Please copy the data below exactly, from its first line through the line holding "target_offset = target - position", and skip the pictures.

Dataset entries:
• • • • • • •

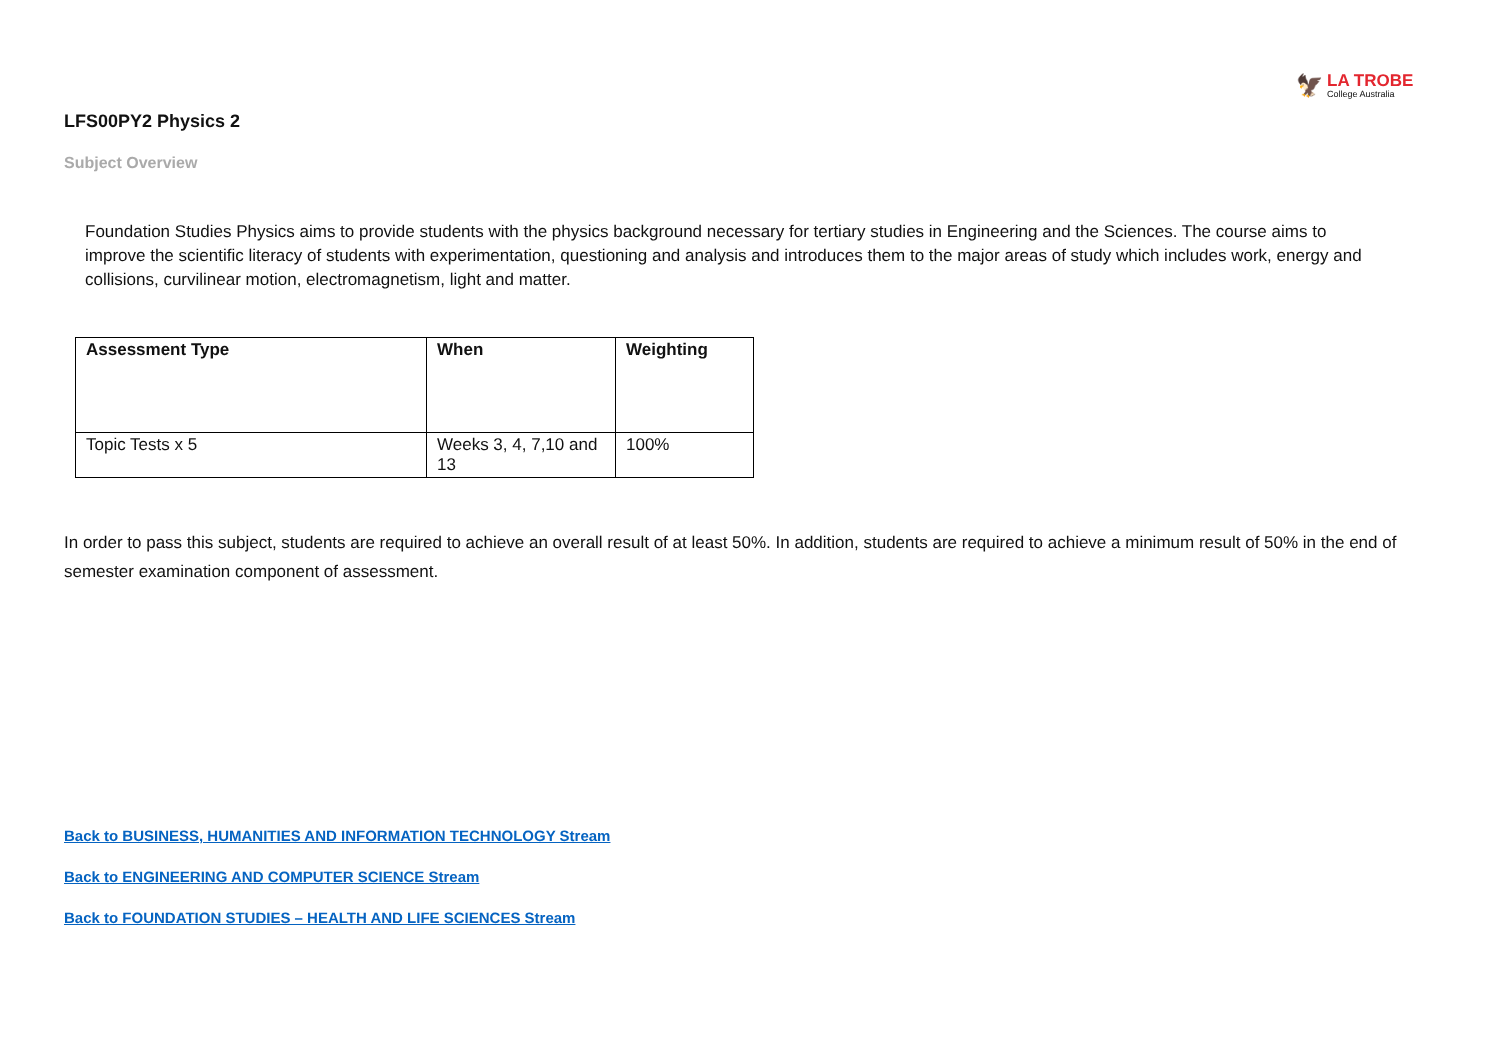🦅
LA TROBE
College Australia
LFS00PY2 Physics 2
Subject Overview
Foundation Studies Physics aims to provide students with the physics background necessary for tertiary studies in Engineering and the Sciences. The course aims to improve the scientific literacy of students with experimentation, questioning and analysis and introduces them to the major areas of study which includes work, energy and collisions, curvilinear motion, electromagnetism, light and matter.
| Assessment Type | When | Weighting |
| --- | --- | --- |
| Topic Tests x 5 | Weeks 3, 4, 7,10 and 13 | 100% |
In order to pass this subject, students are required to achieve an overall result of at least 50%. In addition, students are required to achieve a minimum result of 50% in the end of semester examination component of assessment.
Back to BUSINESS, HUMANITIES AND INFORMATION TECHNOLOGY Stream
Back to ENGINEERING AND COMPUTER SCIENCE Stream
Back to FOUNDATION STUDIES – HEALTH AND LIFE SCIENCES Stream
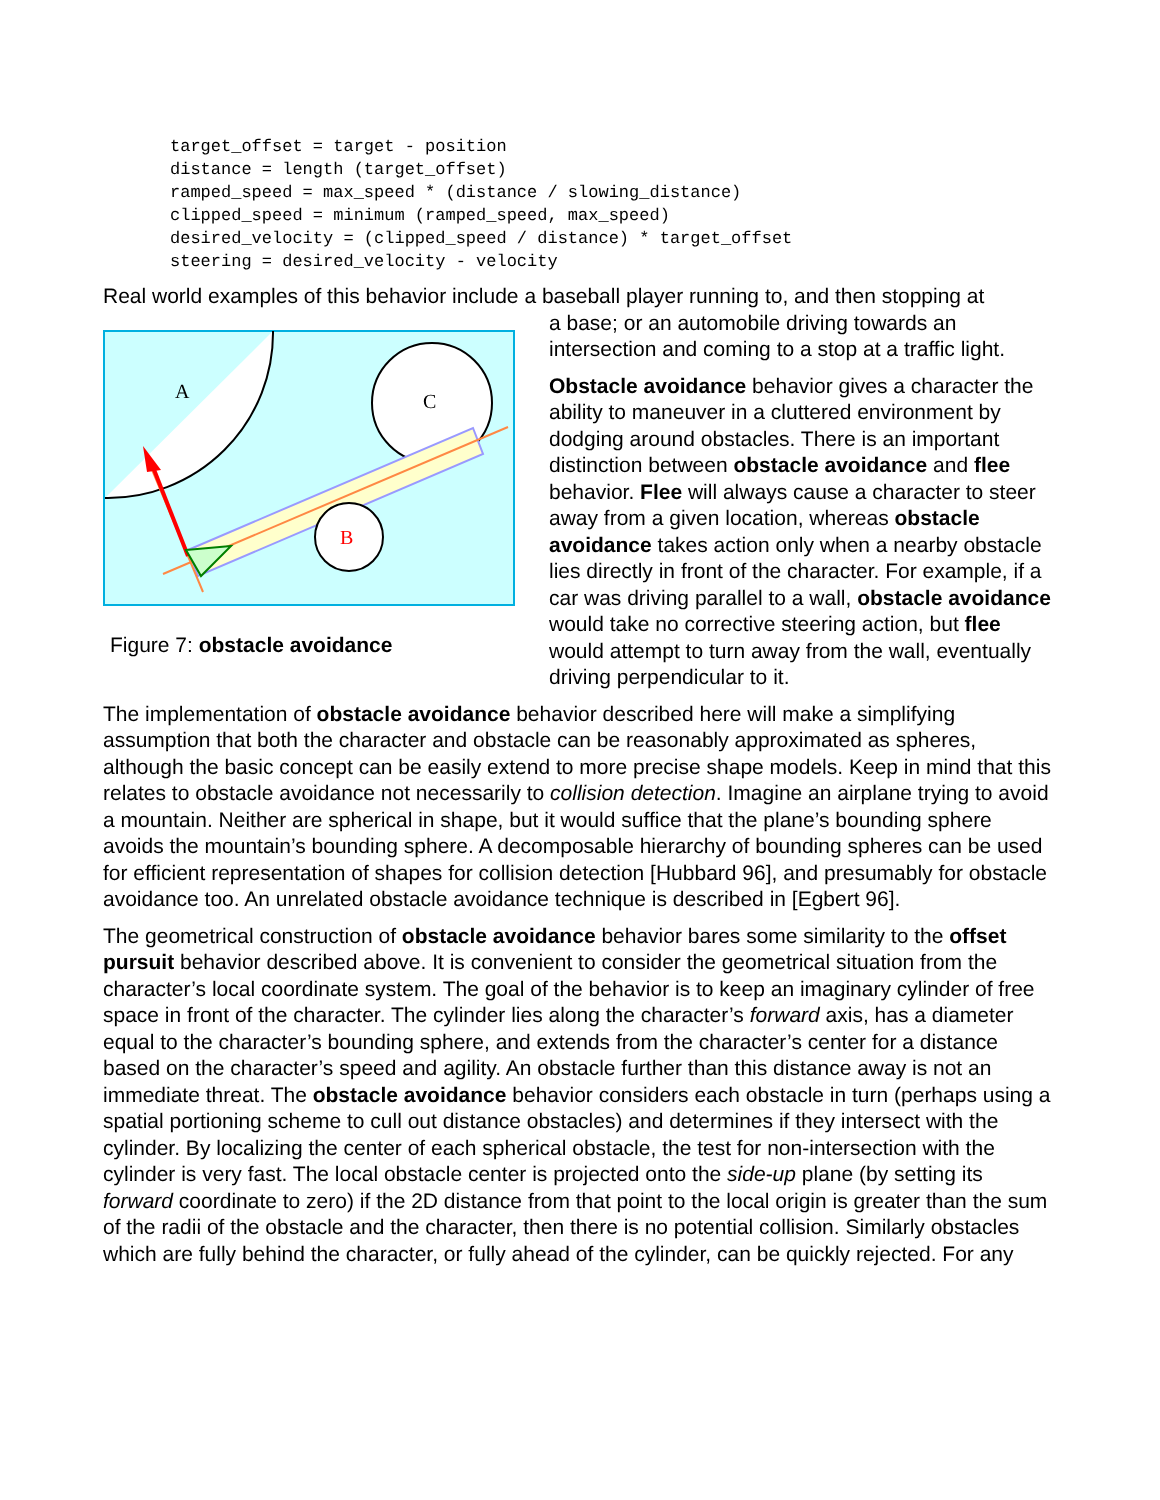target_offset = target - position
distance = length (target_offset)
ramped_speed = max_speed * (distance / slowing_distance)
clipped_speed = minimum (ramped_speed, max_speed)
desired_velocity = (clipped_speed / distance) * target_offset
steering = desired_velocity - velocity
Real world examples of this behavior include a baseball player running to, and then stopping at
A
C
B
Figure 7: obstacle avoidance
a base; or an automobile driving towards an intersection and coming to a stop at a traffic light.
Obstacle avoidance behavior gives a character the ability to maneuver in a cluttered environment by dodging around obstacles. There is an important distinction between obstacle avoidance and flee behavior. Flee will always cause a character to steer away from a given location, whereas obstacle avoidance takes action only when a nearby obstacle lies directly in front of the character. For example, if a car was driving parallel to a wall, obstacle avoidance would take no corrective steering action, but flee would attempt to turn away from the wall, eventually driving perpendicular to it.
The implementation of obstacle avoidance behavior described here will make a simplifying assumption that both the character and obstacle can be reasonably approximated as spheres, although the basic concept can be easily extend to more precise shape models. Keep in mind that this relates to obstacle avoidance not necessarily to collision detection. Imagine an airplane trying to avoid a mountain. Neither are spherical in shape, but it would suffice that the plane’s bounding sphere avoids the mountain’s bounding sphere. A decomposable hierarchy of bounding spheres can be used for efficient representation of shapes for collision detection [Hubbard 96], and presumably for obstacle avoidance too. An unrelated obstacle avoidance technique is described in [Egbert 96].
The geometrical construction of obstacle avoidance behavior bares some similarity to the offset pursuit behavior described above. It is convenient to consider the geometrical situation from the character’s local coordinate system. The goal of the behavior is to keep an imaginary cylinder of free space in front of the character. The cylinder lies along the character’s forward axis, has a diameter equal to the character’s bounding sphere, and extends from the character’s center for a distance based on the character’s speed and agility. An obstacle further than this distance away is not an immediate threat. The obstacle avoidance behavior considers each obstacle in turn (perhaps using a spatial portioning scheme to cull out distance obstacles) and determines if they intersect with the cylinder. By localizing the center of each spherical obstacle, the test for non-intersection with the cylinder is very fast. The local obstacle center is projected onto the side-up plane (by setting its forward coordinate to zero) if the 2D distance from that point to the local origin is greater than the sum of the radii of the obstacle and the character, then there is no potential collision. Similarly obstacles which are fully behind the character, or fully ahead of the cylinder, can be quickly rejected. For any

• • • • • • •

- [Completed exercise]
🦅
LA TROBE
College Australia
LFS00PY2 Physics 2
Subject Overview
Foundation Studies Physics aims to provide students with the physics background necessary for tertiary studies in Engineering and the Sciences. The course aims to improve the scientific literacy of students with experimentation, questioning and analysis and introduces them to the major areas of study which includes work, energy and collisions, curvilinear motion, electromagnetism, light and matter.
| Assessment Type | When | Weighting |
| --- | --- | --- |
| Topic Tests x 5 | Weeks 3, 4, 7,10 and 13 | 100% |
In order to pass this subject, students are required to achieve an overall result of at least 50%. In addition, students are required to achieve a minimum result of 50% in the end of semester examination component of assessment.
Back to BUSINESS, HUMANITIES AND INFORMATION TECHNOLOGY Stream
Back to ENGINEERING AND COMPUTER SCIENCE Stream
Back to FOUNDATION STUDIES – HEALTH AND LIFE SCIENCES Stream
target_offset = target - position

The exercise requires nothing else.